Our local foundation trust persists in miscoding surgical procedures. Checking and having the correct codes applied is taking up a lot of our PBC cluster manager's time. The mistakes seem genuine rather than 'gaming' to inflate the Payment by Results (PbR) costs in favour of the trust. Sometimes the code is for a less expensive procedure than the one we understood the patient was going to have. Despite complaining three times in the past few months to the PCT and hospital, there has been no improvement. How do we to stop this happening?

There are two issues at stake: the correctness of the coding and the potential cost to your consortium in both time and money.

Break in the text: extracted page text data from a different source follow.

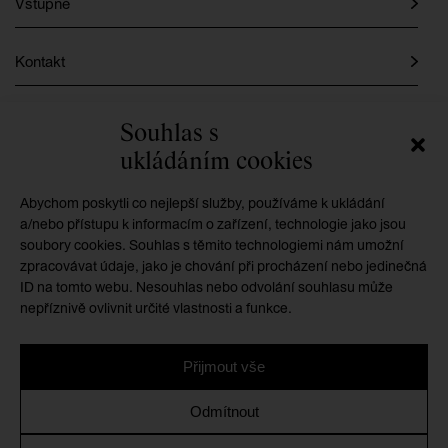
Vstupné
Kontakt
Instagram
Souhlas s
ukládáním cookies
Facebook
Abychom poskytli co nejlepší služby, používáme k ukládání
a/nebo přístupu k informacím o zařízení, technologie jako jsou
soubory cookies. Souhlas s těmito technologiemi nám umožní
GMU je příspěvkovou organizací zřizovanou
zpracovávat údaje, jako je chování při procházení nebo jedinečná
Královéhradeckým krajem
ID na tomto webu. Nesouhlas nebo odvolání souhlasu může
nepříznivě ovlivnit určité vlastnosti a funkce.
Přijmout vše
Ochrana osobních údajů
/
Zásady cookies
/
Prohlášení o
Odmítnout
přístupnosti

On the first issue, you could report the problem to Monitor, the independent regulator of foundation trusts, with a record of coding errors and the error rate because both the PCT and the trust have failed to act.

However, I suggest you alert the PCT and trust once more of your intention to go to Monitor if they fail to respond. I expect you will hear from them quickly.

On the issue of cost, I suspect that the reason the PCT is not engaging with you is that the errors are not inflating the tariff cost you pay. If this is the case and the error rate is low (10 per cent or less) you might think it best to let sleeping dogs lie, having raised the quality issue as above.

If it is costing your PBC cluster more, shout loudly as the PCT should be keen to sort this out. Also raise a formal challenge to the trust.

The real dilemma, however, is if the errors tend to be to your cluster's financial advantage. Morally you should still persist in asking for the coding problem to be addressed and acted on by the foundation trust.